L’Iran et l’Arabie saoudite se livrent à une véritable joute verbale en public à quelques jours du pèlerinage musulman à La Mecque, dont les ressortissants du premier pays ont été exclus cette année.

Le dernier acte dans cette guerre des mots revient au président iranien, Hassan Rohani, qui a appelé les Etats musulmans à s’unir dans le but de «punir» Ryad pour ses «crimes».

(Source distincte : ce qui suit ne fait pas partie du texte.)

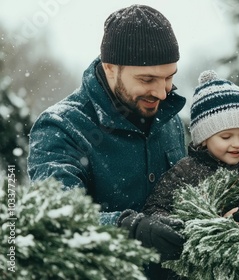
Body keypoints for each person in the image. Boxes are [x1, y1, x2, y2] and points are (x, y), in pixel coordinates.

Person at [27, 4, 185, 279]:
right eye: (147, 79)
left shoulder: (169, 118)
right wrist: (129, 229)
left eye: (169, 77)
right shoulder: (61, 127)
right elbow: (57, 220)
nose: (161, 92)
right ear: (110, 68)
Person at [143, 70, 239, 225]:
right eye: (226, 137)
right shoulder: (185, 172)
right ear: (204, 139)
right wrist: (176, 225)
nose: (237, 144)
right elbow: (155, 207)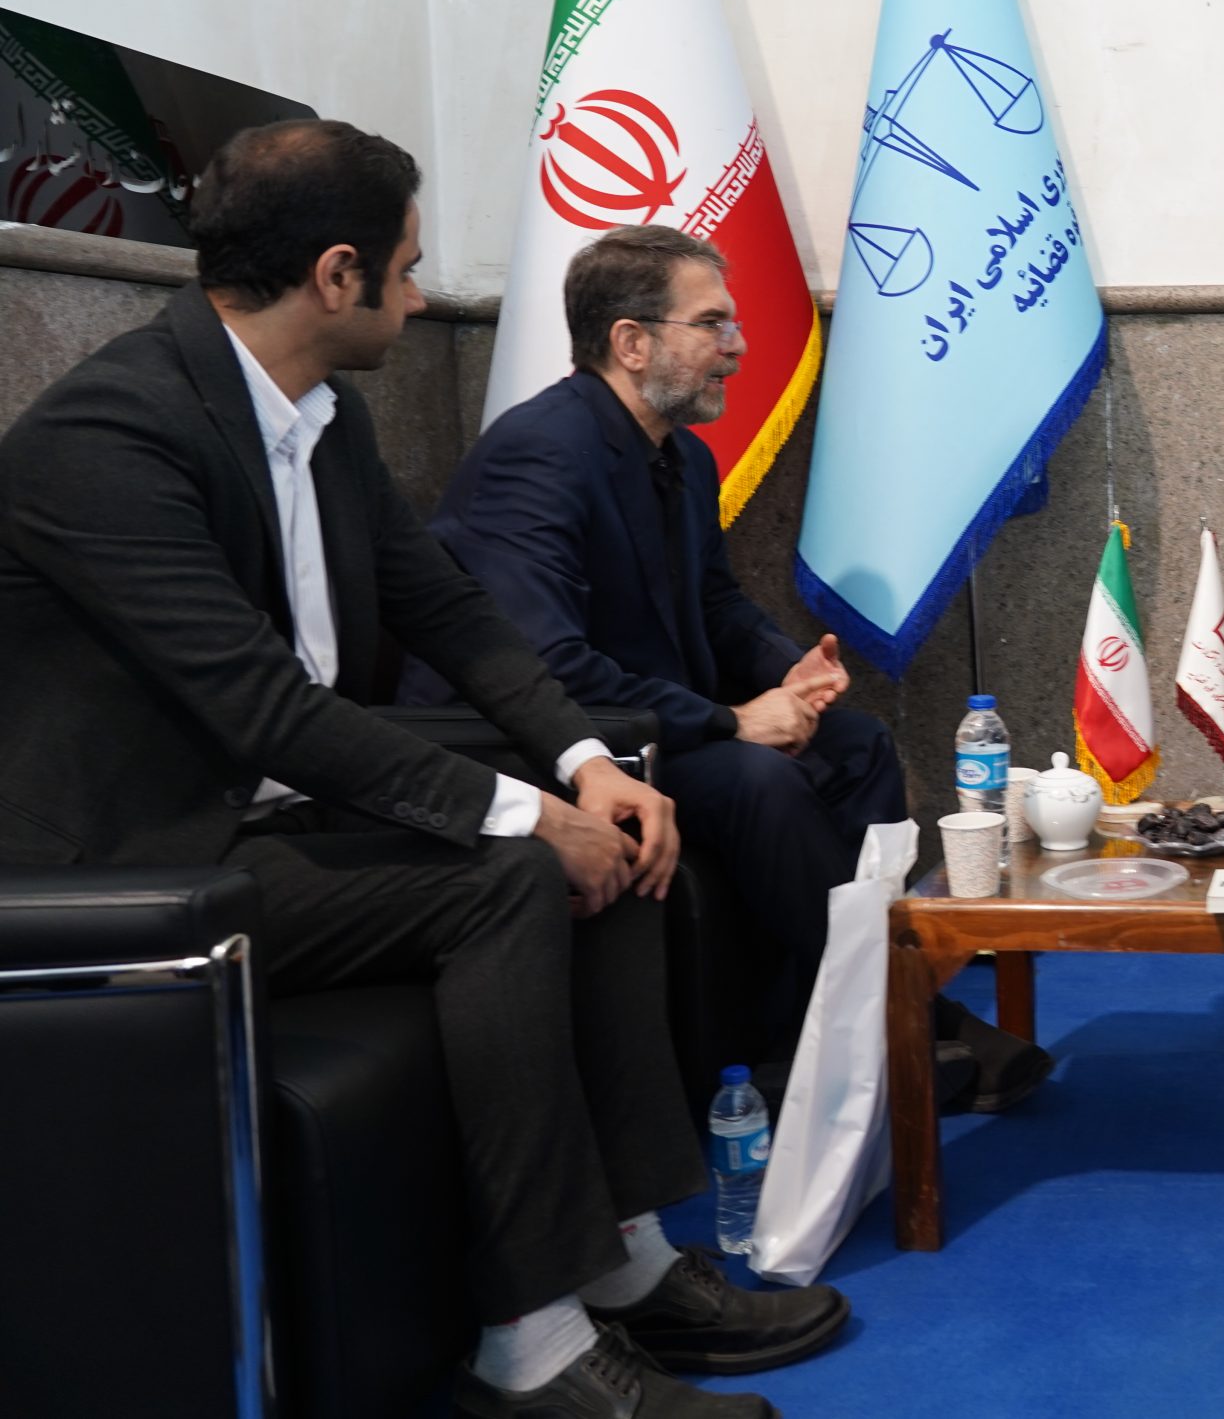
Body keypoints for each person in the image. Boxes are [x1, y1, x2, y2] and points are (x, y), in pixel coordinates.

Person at [0, 121, 849, 1418]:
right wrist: (528, 813)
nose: (415, 297)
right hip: (137, 860)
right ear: (334, 275)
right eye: (403, 270)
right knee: (513, 874)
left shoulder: (321, 414)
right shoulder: (112, 433)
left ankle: (621, 1255)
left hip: (266, 814)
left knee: (611, 831)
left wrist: (582, 762)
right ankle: (531, 1344)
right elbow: (262, 707)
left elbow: (449, 606)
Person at [412, 224, 1049, 1113]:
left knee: (857, 744)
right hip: (555, 744)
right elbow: (545, 663)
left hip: (651, 723)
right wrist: (731, 720)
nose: (738, 346)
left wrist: (791, 669)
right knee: (758, 780)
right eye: (712, 324)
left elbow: (716, 604)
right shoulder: (539, 451)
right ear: (631, 342)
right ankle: (907, 1017)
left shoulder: (684, 455)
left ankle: (825, 1027)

Avant cela, le guide suprême iranien, l’ayatollah Ali Khamenei s’en était violemment pris mercredi, à la famille royale saoudienne, disant qu’elle ne méritait pas d’assurer la gestion des lieux saints musulmans suite à la bousculade ayant causé la mort de 2.300 personnes lors du pèlerinage de La Mecque de l’année dernière. «Cette catastrophe montre une nouvelle fois que cette descendance maudite maléfique ne mérite pas de gérer les lieux saints», a soutenu l’ayatollah.

En réaction, les monarchies arabes sunnites du Golfe, menées par l’Arabie saoudite, ont accusé l’Iran chiite d’essayer de «politiser» le pèlerinage à La Mecque. Ainsi le secrétaire général du Conseil de Coopération du Golfe (CCG), Abdellatif  Zayani, a dénoncé les propos «inappropriés et offensants» de Khamenei, qu’il a assimilés à «une claire incitation et une tentative désespérée de politiser le rite» du hajj.

En dehors de la polémique sur le pèlerinage, l’Iran et l’Arabie saoudite sont engagés depuis longtemps dans une guerre d’influence par procuration, entre autres, dans les conflits en Syrie et au Yémen. Ces deux Etats s’opposent sur toutes les crises régionales.

Depuis janvier dernier, leurs rapports diplomatiques ont été rompus à l’initiative de l’Arabie saoudite à la suite de l’attaque de son ambassade à Téhéran par des protestataires dénonçant la mise à mort sur le sol saoudien d’un dignitaire religieux chiite.